Not all multicast IP addresses are created equal. While the full Class D range (224.0.0.0 to 239.255.255.255) is reserved for multicast, only part of it is safe for video streaming.

Here's what to know:

Range Purpose Use It for Streaming?
224.0.0.0/24 Local network control (e.g., OSPF, RIP, mDNS) ❌ No – reserved, non-routable
224.0.1.0 to 238.x.x.x Internetwork control, loosely managed ⚠️ Avoid if possible – may collide
239.0.0.0/8 Administratively scoped (private multicast) ✅ Yes – best for enterprise use

If you're setting up a multicast video stream inside a private network, use an IP in the 239.x.x.x range.
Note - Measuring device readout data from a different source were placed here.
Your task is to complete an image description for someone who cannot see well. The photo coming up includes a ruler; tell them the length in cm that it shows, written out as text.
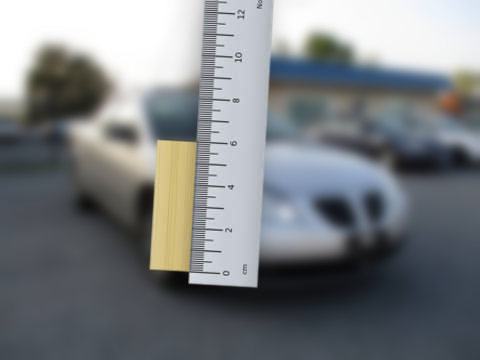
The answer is 6 cm
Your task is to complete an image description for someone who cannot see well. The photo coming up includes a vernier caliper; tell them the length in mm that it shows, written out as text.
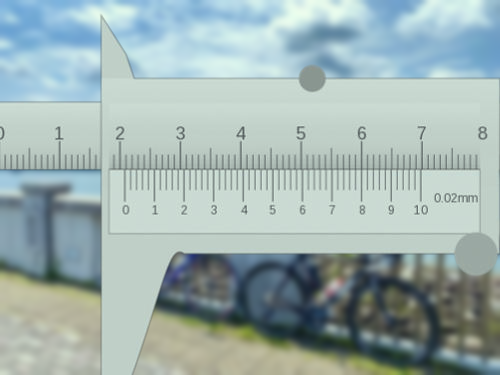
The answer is 20.8 mm
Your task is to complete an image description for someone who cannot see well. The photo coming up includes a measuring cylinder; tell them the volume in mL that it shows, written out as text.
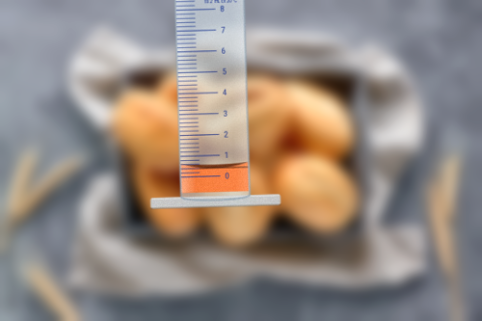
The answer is 0.4 mL
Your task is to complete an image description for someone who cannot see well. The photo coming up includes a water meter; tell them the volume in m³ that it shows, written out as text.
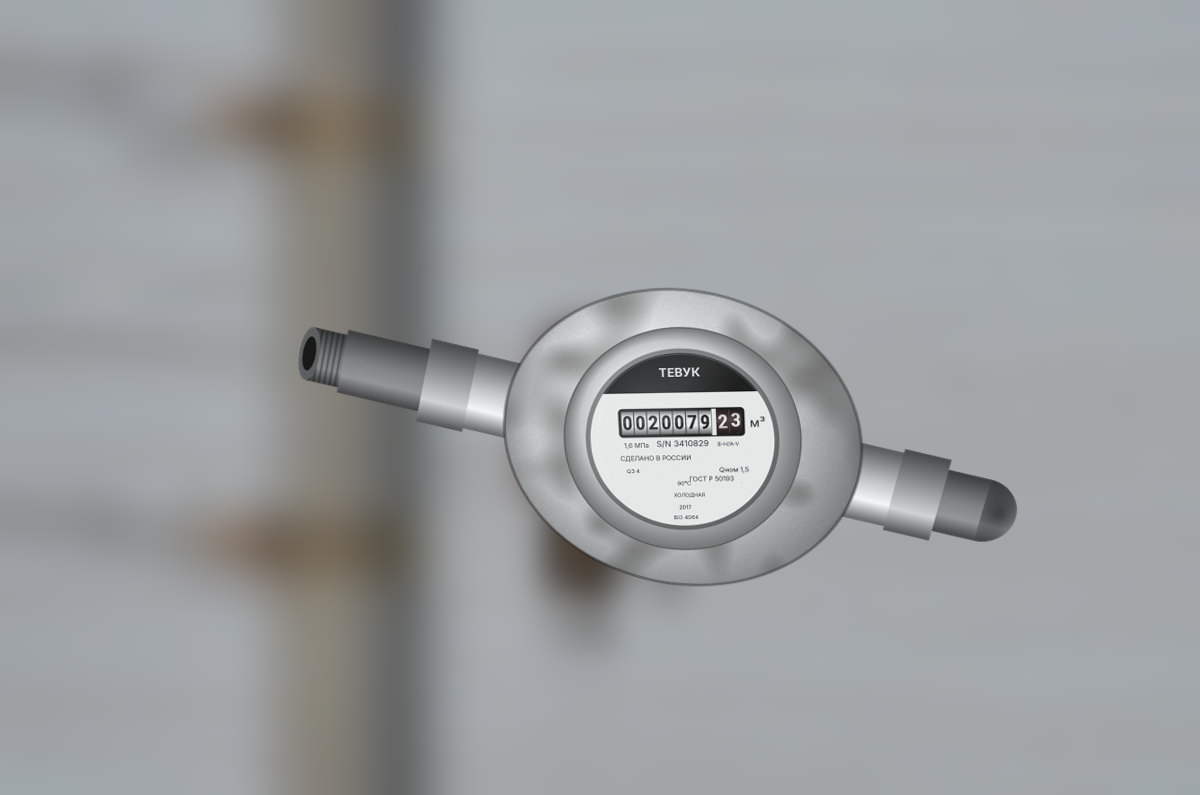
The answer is 20079.23 m³
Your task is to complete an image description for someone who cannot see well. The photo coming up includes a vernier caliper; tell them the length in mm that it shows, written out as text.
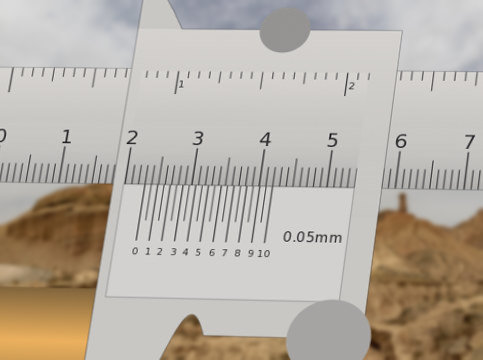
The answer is 23.0 mm
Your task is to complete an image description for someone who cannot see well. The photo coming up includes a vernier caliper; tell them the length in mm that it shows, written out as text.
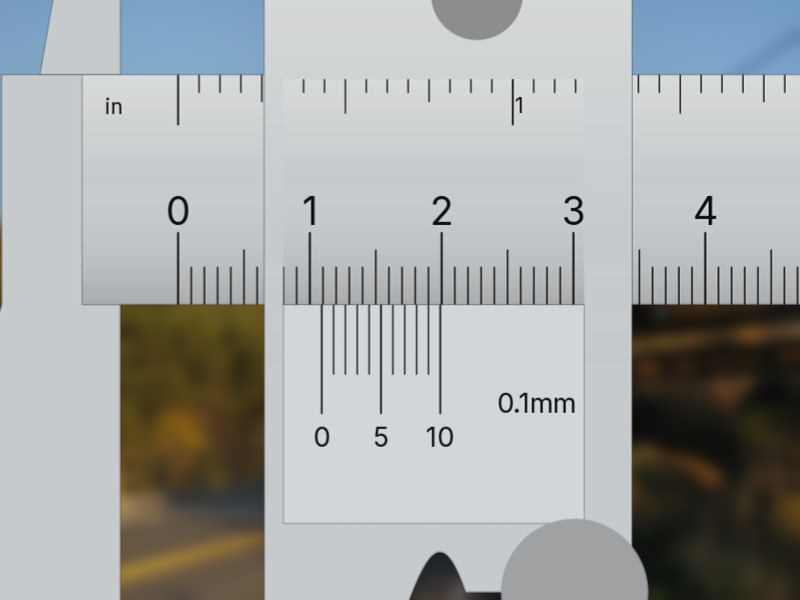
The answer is 10.9 mm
These are equivalent to private IPs (like 192.168.x.x) and won’t interfere with control traffic or system protocols.

Tip: Assign different streams to different 239.x.x.x addresses, just like TV channels, and keep a registry to avoid overlap.

Conclusion

If you’re broadcasting to a controlled group, and you need speed, scale, and savings, multicast streaming is the way to go.

It’s built for internal livestreams, training sessions, IPTV, or emergency broadcasts, anything where you push one message to many people, fast.

Start small. Test with free tools like VLC or FFmpeg. Learn your network. Then grow your deployment with proper multicast streaming software.